この治療では臓器の機能をできるだけ温存した方法を行っています。
(1)前立腺癌
年々、日本でも増加傾向であり、男性の癌の約10%を占めるといわれています。
早期発見を心掛けていますが、当院では根治手術にも尽力しています。
まず、前立腺癌を発見する為には、「前立腺針生検」という検査を行います。脊椎麻酔で行いますので、痛みもなく受けていただけます。
手術による治療については、昨年は前立腺全摘術を93件行い、入院期間は2週間あまりという実績を備えています。
最近では従来の開放手術と腹腔鏡手術の良いところを合わせた”腹腔鏡下小切開手術”を行っています。

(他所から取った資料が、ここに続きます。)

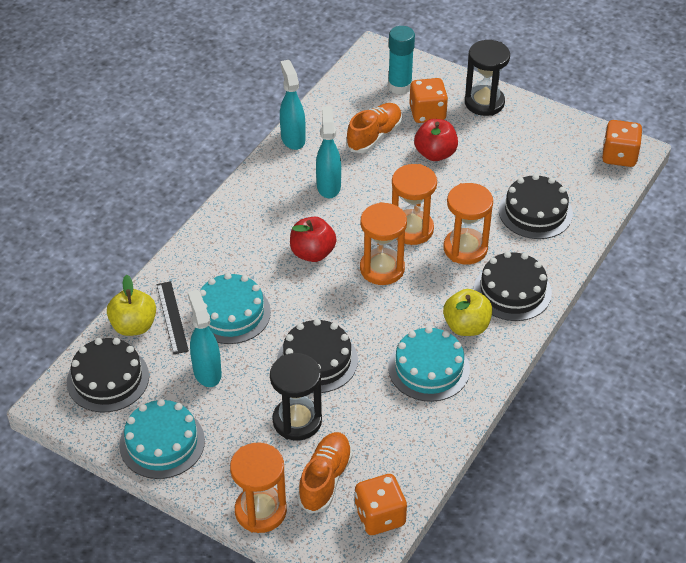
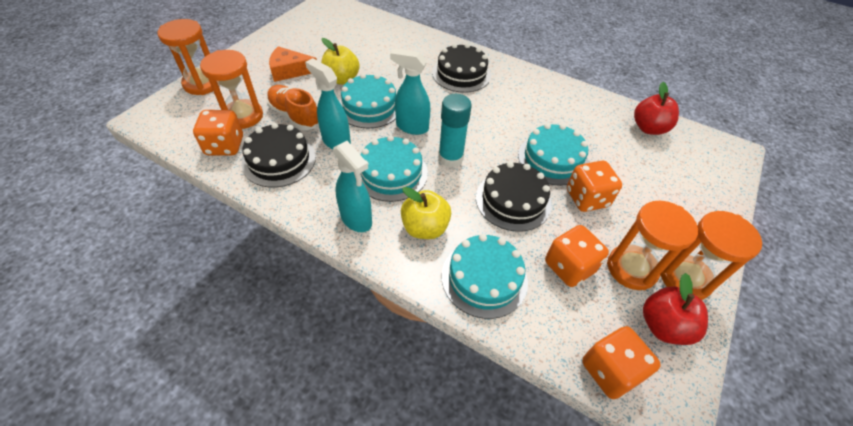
black cake: 4 -> 3
black hourglass: 2 -> 0
black ruler: 1 -> 0
orange cheese: 0 -> 1
orange dice: 3 -> 4
orange shoe: 2 -> 1
turquoise cake: 3 -> 4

傷も小さく術後の疼痛も軽くなっています。
(2)膀胱癌
浸潤癌でも可能であれば膀胱温存を目指した治療を行っています。そのため経尿道的切除術が106件に対し、膀胱全摘術は3件と他の病院より全摘の比率はかなり少なくなっています。尿路変更は回腸代用膀胱、回腸導管、尿管皮膚瘻を行っています。
一般的には膀胱全摘を勧められる癌でも、放射線と抗がん剤の組み合わせにより、膀胱を残すことができるケースはかなりあります。
(3)腎癌
腎癌に関しても、臓器の温存を目指しており、昨年の腎癌の手術件数の約半数を腫瘍だけを摘出し腎機能を温存する核出術を行っています。輸血はほとんど必要なく、入院期間は2週間前後です。
(1)前立腺肥大症
手術法に関しては、すべての前立腺肥大症に内視鏡による経尿道的前立腺切除術を行っており、開腹手術はありません。また輸血が必要になることはありません。
(2)尿管結石
(3)腎移植
当院の腎センターならびに大阪大学泌尿器科の移植チームと協力して腎移植に取り組んでいます。
(4)尿失禁
根治手術のほか骨盤底筋の電気刺激による失禁治療装置も備えています。